Te quiero más que a la salvación de mi alma
Catalina en Abismos de pasión de Luis Buñuel

JAMESIANA

De De París a los Pirineos, p. 101-102
San Sebastián es una estación balnearia muy animada, y aparece en las guías como el Biarritz o el Brighton de España. Por supuesto tiene una parte nueva con el estilo elegante de provincias (cafés con estuco nuevo, barberías y apartamentos de alquiler) dando a un paseo marítimo ajardinado y a una encantadora bahía, encerrada entre cumbres fortificadas con un estrecho pórtico abierto al océano. Pero estuve paseando dos o tres horas y le dediqué casi toda mi atención al barrio antiguo, la ciudad propiamente dicha, que tiene una gran puerta que reprueba con la mirada al puerto y desde la que se tiene una perspectiva de llamativas fachadas, balcones y toldos coronada por una estrecha franja de cielo. Aquí el color local era más vivo y los modales más simples.
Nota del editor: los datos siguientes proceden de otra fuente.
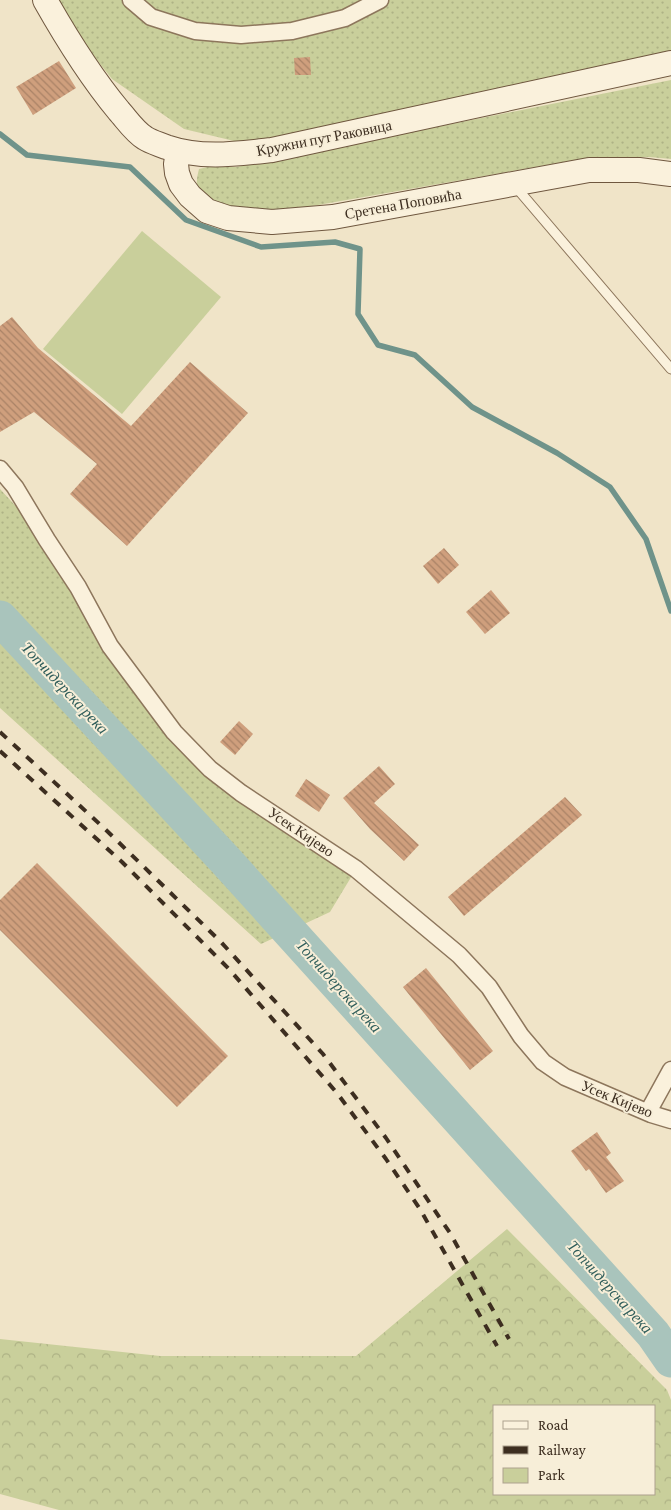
<svg xmlns="http://www.w3.org/2000/svg" width="671" height="1510" font-family="'Crimson Pro',serif">
<defs>
<pattern id="grass-dots" width="8" height="8" patternUnits="userSpaceOnUse" patternTransform="scale(1.25)"><rect width="8" height="8" fill="#c9cf9b"/><path d="M2 2h.1M6 6h.1" fill="none" stroke="#aeb285" stroke-width="1.8" stroke-linecap="round"/></pattern>
<pattern id="forest-crowns" width="20" height="18" patternUnits="userSpaceOnUse" patternTransform="scale(1.25)"><rect width="20" height="18" fill="#c9cf9b"/><path d="M2 6a3 3 0 1 1 6 0M12 15a3 3 0 1 1 6 0" fill="none" stroke="#aeb285"/></pattern>
<pattern id="building-back-hatch" width="6" height="6" patternUnits="userSpaceOnUse" patternTransform="scale(1.25)"><rect width="6" height="6" fill="#cf9f7d"/><path d="M-1 5l2 2M0 0l6 6M5-1l2 2" fill="none" stroke="#a98266"/></pattern>
</defs>
<rect width="100%" height="100%" fill="#f0e4c8"/>
<g fill="url(#grass-dots)">
<polygon points="55,0 671,0 671,63 272,150 184,129 112,79 69,25"/>
<path d="M671,80v79l-21,-2 -69,2 -309,54c-19,-4 -59,-6 -72,-21 -5,-6 -3,-15 -1,-23l13,-3 24,1 22,-4z"/>
<polygon points="0,489 47,540 110,646 210,769 356,869 330,912 261,944 0,708"/>
</g>
<path fill="url(#forest-crowns)" fill-rule="evenodd" d="M507,1229l160,161 4,10v110h-612l-59,-16v-155l160,17h196zM495,1406h160v88h-160z"/>
<polygon fill="#c9cf9b" points="142,231 221,297 122,414 43,349"/>
<g fill="none" stroke-linecap="round" stroke-linejoin="round">
<polyline stroke="#6f938a" stroke-width="5.5" points="0,134 27,155 130,167 186,220 261,247 335,242 360,249 358,314 378,345 415,355 472,407 557,453 610,487 646,539 671,611"/>
<polyline stroke="#a9c4bc" stroke-width="35" points="0,618 226,861 653,1334 671,1360"/>
</g>
<g fill="url(#building-back-hatch)">
<polygon points="310,57 311,75 295,75 294,58"/>
<polygon points="59,61 76,88 33,115 16,87"/>
<polygon points="12,317 38,348 131,426 190,362 248,413 127,546 70,494 97,464 34,412 0,432 0,326"/>
<polygon points="444,548 459,565 438,584 423,566"/>
<polygon points="491,590 510,613 485,634 466,612"/>
<polygon points="239,721 253,734 235,755 220,742"/>
<polygon points="379,766 395,784 374,803 419,845 404,861 370,829 343,798"/>
<polygon points="306,779 330,795 319,812 295,796"/>
<polygon points="565,797 582,815 464,916 448,897"/>
<polygon points="37,863 228,1056 177,1107 0,930 0,900"/>
<polygon points="426,968 493,1051 470,1070 403,987"/>
<polygon points="597,1132 611,1153 606,1157 624,1181 606,1193 589,1169 586,1171 571,1151"/>
</g>
<g fill="none" stroke-linecap="round" stroke-linejoin="round">
<defs>
<polyline id="lane" points="515,186 671,369"/>
<g id="street">
<polyline points="131,0 151,17 195,31 241,35 292,31 345,18 380,0"/>
<polyline points="0,469 15,487 47,540 78,587 110,646 174,732 210,769 241,793 356,869 459,955 489,987 521,1036 543,1062 565,1077 651,1114 671,1120"/>
<polyline points="648,1112 671,1070"/>
</g>
<g id="secondary">
<path d="M45,0c22,39 45,76 74,111 8,9 16,21 26,27 6,4 14,6 21,9 35,12 70,7 106,3l399,-87"/>
<polyline points="178,151 176,164 177,173 181,184 190,196 207,211 228,218 272,222 333,217 589,170 639,170 671,174"/>
</g>
</defs>
<use href="#lane" stroke="#8d765c" stroke-width="11"/>
<use href="#street" stroke="#8d765c" stroke-width="19"/>
<use href="#secondary" stroke="#6f573f" stroke-width="26"/>
<use href="#lane" stroke="#faf1dc" stroke-width="9"/>
<use href="#street" stroke="#faf1dc" stroke-width="16"/>
<use href="#secondary" stroke="#faf1dc" stroke-width="24"/>
<g stroke="#3d2e20" stroke-width="4" stroke-dasharray="9 9" stroke-linecap="butt">
<polyline points="0,732 105,829 221,942 323,1054 386,1138 450,1233 509,1339"/>
<polyline points="0,751 122,862 229,969 337,1093 386,1159 420,1209 497,1346"/>
</g>
</g>
<g text-anchor="middle" dominant-baseline="central" stroke-width="4" stroke-linejoin="round" paint-order="stroke">
<g font-size="15" fill="#3d2e20" stroke="#f7eed8">
<text transform="translate(324 138) rotate(-11)">Кружни пут Раковица</text>
<text transform="translate(403 204) rotate(-10)">Сретена Поповића</text>
<text transform="translate(301 832) rotate(34)">Усек Кијево</text>
<text transform="translate(617 1099) rotate(22)">Усек Кијево</text>
</g>
<g font-size="16" font-style="italic" fill="#2f5d5a" stroke="#f7eed8">
<text transform="translate(65 688) rotate(47)">Топчидерска река</text>
<text transform="translate(339 986) rotate(48)">Топчидерска река</text>
<text transform="translate(610 1287) rotate(48)">Топчидерска река</text>
</g>
</g>
<rect x="493" y="1405" width="162" height="90" fill="#f7eed8" stroke="#ada18e"/>
<rect x="503" y="1421" width="25" height="8" fill="#faf1dc" stroke="#ada18e"/>
<text x="538" y="1430" font-size="15" fill="#3d2e20">Road</text>
<rect x="503" y="1446" width="25" height="8" fill="#3d2e20" stroke="#ada18e"/>
<text x="538" y="1455" font-size="15" fill="#3d2e20">Railway</text>
<rect x="503" y="1468" width="25" height="15" fill="#c9cf9b" stroke="#ada18e"/>
<text x="538" y="1480" font-size="15" fill="#3d2e20">Park</text>
</svg>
Aquí también había una iglesia con una florida fachada jesuita y un interior impregnado de catolicismo español3. Había una imagen de la Virgen de tamaño natural colocada sobre una mesa detrás del altar mayor (parecía haber salido a pasear en una procesión) que examiné con todo interés. Me pareció una heroína, una española de pies a cabeza, una realidad tan perfecta como Don Quijote o Santa Teresa. Estaba vestida con un esplendor extraordinario de encajes, brocados y joyas, su peinado y rostro eran finísimos y era evidente que respondería a su nombre si se le hablara. Componiendo el título más majestuoso que pude pensar me dirigí a ella como Doña María del Santo Oficio; a lo que se volvió hacia la gran iglesia perfumada en penumbra para ver si estábamos solos, bajó la mirada y extendió la mano para que la besara. Era el sentimiento del catolicismo hispano; oscuro pero engalanado, emocional como una mujer y mecánico como una muñeca. Al instante me dio miedo y me escabullí. No recuperé el ánimo hasta que después tuve la satisfacción de oír que alguien se dirigía a mí como «caballero», Me saludó con este epíteto un niña harapiento con ajos enfermizos y un cigarrillo en los labios que me invitó a lanzar una moneda al mar para que él se tirara a sacarla; e incluso con estas limitaciones, la sensación pareció haber merecido el coste de mi excursión. Consideré más amable, en reconocimiento, hacer que el niño sólo se tirase al suelo.